Start of Information supplied

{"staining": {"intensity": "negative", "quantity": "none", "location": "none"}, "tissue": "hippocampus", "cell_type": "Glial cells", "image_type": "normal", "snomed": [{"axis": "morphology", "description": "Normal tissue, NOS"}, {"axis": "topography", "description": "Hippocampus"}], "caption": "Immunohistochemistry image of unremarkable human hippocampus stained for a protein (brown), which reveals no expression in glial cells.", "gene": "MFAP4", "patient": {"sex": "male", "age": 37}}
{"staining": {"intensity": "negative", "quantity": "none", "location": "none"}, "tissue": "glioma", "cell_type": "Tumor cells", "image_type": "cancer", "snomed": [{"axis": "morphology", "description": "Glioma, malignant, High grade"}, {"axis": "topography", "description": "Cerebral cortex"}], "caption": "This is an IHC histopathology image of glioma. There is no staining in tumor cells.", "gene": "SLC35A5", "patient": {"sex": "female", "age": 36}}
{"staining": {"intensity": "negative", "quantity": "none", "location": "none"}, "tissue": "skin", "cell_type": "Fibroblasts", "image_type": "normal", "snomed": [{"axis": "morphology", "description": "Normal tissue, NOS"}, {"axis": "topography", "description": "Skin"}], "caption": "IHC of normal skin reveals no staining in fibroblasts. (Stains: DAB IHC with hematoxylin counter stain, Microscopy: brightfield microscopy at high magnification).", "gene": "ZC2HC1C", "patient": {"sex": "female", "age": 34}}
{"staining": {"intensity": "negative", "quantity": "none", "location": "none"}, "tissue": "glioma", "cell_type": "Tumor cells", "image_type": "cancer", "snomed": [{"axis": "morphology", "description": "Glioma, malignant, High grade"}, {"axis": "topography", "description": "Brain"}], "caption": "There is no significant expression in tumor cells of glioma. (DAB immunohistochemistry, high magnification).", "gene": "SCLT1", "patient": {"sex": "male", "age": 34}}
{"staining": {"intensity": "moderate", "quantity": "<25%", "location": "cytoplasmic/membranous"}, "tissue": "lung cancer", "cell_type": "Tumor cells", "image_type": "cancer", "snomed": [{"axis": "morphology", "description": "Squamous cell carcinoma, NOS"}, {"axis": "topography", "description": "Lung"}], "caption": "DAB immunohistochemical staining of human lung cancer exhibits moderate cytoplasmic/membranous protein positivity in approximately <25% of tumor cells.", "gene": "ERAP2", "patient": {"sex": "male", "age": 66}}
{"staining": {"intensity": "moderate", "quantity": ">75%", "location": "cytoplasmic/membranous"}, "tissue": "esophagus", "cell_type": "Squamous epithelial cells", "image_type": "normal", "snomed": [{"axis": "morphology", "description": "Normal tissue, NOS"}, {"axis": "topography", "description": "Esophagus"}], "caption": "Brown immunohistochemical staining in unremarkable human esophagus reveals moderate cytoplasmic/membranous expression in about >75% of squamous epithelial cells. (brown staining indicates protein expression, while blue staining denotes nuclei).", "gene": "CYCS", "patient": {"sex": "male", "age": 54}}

End of Information supplied

● **Problem**: Restate every entry above word for word.

● **Solved exercise**:
{"staining": {"intensity": "negative", "quantity": "none", "location": "none"}, "tissue": "hippocampus", "cell_type": "Glial cells", "image_type": "normal", "snomed": [{"axis": "morphology", "description": "Normal tissue, NOS"}, {"axis": "topography", "description": "Hippocampus"}], "caption": "Immunohistochemistry image of unremarkable human hippocampus stained for a protein (brown), which reveals no expression in glial cells.", "gene": "MFAP4", "patient": {"sex": "male", "age": 37}}
{"staining": {"intensity": "negative", "quantity": "none", "location": "none"}, "tissue": "glioma", "cell_type": "Tumor cells", "image_type": "cancer", "snomed": [{"axis": "morphology", "description": "Glioma, malignant, High grade"}, {"axis": "topography", "description": "Cerebral cortex"}], "caption": "This is an IHC histopathology image of glioma. There is no staining in tumor cells.", "gene": "SLC35A5", "patient": {"sex": "female", "age": 36}}
{"staining": {"intensity": "negative", "quantity": "none", "location": "none"}, "tissue": "skin", "cell_type": "Fibroblasts", "image_type": "normal", "snomed": [{"axis": "morphology", "description": "Normal tissue, NOS"}, {"axis": "topography", "description": "Skin"}], "caption": "IHC of normal skin reveals no staining in fibroblasts. (Stains: DAB IHC with hematoxylin counter stain, Microscopy: brightfield microscopy at high magnification).", "gene": "ZC2HC1C", "patient": {"sex": "female", "age": 34}}
{"staining": {"intensity": "negative", "quantity": "none", "location": "none"}, "tissue": "glioma", "cell_type": "Tumor cells", "image_type": "cancer", "snomed": [{"axis": "morphology", "description": "Glioma, malignant, High grade"}, {"axis": "topography", "description": "Brain"}], "caption": "There is no significant expression in tumor cells of glioma. (DAB immunohistochemistry, high magnification).", "gene": "SCLT1", "patient": {"sex": "male", "age": 34}}
{"staining": {"intensity": "moderate", "quantity": "<25%", "location": "cytoplasmic/membranous"}, "tissue": "lung cancer", "cell_type": "Tumor cells", "image_type": "cancer", "snomed": [{"axis": "morphology", "description": "Squamous cell carcinoma, NOS"}, {"axis": "topography", "description": "Lung"}], "caption": "DAB immunohistochemical staining of human lung cancer exhibits moderate cytoplasmic/membranous protein positivity in approximately <25% of tumor cells.", "gene": "ERAP2", "patient": {"sex": "male", "age": 66}}
{"staining": {"intensity": "moderate", "quantity": ">75%", "location": "cytoplasmic/membranous"}, "tissue": "esophagus", "cell_type": "Squamous epithelial cells", "image_type": "normal", "snomed": [{"axis": "morphology", "description": "Normal tissue, NOS"}, {"axis": "topography", "description": "Esophagus"}], "caption": "Brown immunohistochemical staining in unremarkable human esophagus reveals moderate cytoplasmic/membranous expression in about >75% of squamous epithelial cells. (brown staining indicates protein expression, while blue staining denotes nuclei).", "gene": "CYCS", "patient": {"sex": "male", "age": 54}}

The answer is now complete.